Data supplied Start Marker

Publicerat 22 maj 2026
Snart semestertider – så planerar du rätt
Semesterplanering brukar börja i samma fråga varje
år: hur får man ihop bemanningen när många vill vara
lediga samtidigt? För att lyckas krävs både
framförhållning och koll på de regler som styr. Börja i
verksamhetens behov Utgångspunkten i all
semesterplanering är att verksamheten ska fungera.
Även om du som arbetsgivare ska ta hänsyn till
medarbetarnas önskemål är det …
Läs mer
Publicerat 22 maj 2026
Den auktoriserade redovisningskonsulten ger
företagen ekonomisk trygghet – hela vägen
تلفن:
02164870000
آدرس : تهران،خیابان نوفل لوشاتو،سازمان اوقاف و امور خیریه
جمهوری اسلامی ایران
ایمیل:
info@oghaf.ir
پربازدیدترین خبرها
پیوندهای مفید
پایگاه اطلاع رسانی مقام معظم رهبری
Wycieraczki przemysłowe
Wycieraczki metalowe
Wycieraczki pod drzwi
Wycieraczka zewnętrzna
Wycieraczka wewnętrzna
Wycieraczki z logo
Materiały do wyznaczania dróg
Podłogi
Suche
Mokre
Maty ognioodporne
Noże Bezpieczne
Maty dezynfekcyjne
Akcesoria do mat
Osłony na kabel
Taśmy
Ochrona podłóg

Data supplied End Marker
Data supplied Start Marker

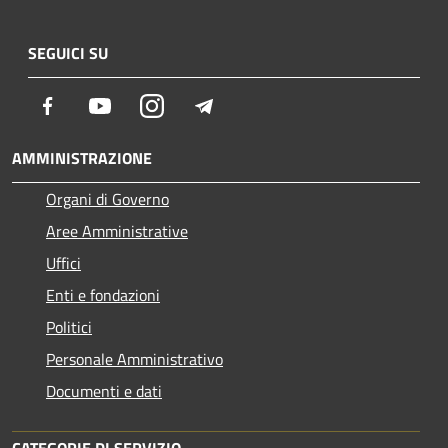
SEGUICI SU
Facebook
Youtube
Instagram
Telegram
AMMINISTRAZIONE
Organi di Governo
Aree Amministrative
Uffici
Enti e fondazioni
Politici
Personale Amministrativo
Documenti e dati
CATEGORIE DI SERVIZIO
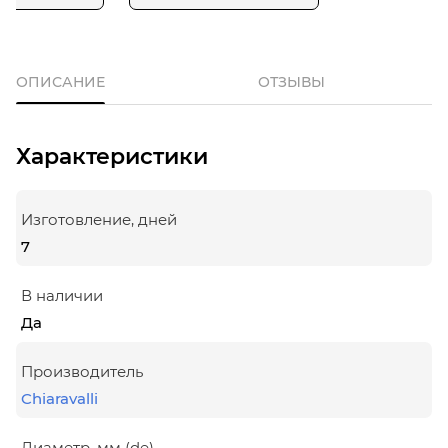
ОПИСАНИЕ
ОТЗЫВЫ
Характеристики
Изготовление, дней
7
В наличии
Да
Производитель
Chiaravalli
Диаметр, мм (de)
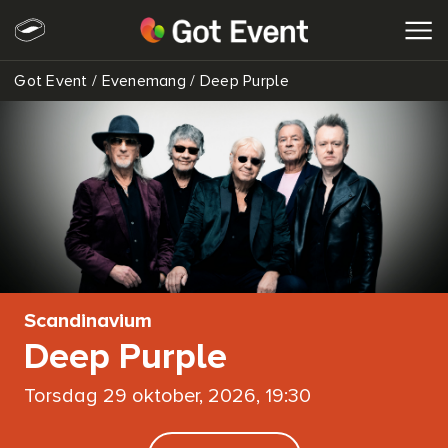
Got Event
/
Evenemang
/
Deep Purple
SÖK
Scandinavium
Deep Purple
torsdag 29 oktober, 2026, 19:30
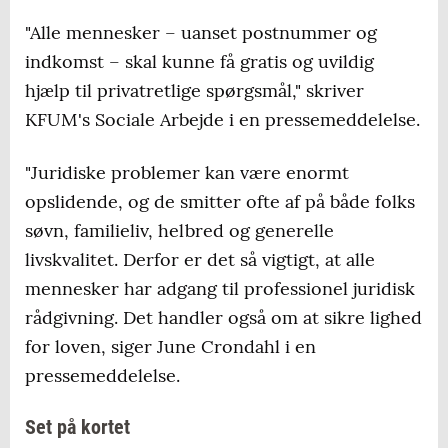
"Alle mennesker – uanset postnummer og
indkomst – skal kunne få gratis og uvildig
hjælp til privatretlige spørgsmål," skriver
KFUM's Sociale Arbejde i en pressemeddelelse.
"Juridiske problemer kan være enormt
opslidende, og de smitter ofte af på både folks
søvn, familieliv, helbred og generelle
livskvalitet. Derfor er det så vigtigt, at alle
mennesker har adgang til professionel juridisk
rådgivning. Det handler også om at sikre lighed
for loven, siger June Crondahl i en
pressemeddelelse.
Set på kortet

Data supplied End Marker
Data supplied Start Marker

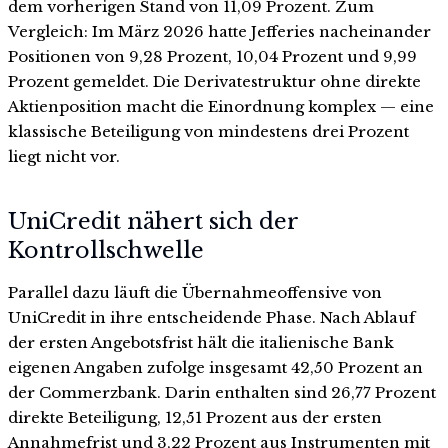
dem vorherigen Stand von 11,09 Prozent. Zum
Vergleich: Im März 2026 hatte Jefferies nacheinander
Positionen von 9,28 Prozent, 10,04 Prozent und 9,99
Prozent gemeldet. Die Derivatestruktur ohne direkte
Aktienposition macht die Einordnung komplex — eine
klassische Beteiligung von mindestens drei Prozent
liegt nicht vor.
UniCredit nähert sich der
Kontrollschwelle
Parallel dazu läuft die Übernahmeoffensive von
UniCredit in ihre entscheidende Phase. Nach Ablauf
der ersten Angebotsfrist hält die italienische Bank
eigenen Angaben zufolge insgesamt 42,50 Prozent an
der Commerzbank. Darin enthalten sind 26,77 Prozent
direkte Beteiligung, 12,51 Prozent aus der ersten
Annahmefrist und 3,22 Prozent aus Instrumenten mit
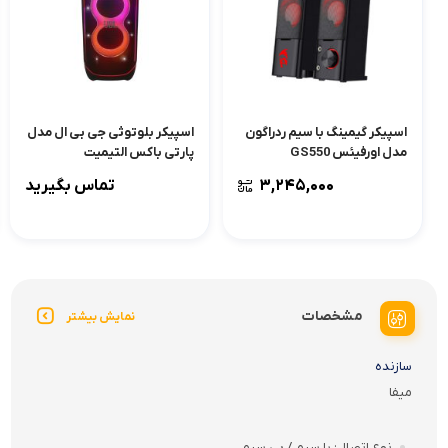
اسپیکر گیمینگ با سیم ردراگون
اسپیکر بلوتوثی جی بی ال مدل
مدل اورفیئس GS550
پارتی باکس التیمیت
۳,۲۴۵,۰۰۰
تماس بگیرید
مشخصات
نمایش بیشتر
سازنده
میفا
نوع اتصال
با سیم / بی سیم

Data supplied End Marker

[The problem] Transcribe the lines of the listing above verbatim, beginning at the line that contains "dem vorherigen Stand von 11,09 Prozent. Zum" and stopping after the line that contains "Kontrollschwelle".

[Answer to the problem]
dem vorherigen Stand von 11,09 Prozent. Zum
Vergleich: Im März 2026 hatte Jefferies nacheinander
Positionen von 9,28 Prozent, 10,04 Prozent und 9,99
Prozent gemeldet. Die Derivatestruktur ohne direkte
Aktienposition macht die Einordnung komplex — eine
klassische Beteiligung von mindestens drei Prozent
liegt nicht vor.
UniCredit nähert sich der
Kontrollschwelle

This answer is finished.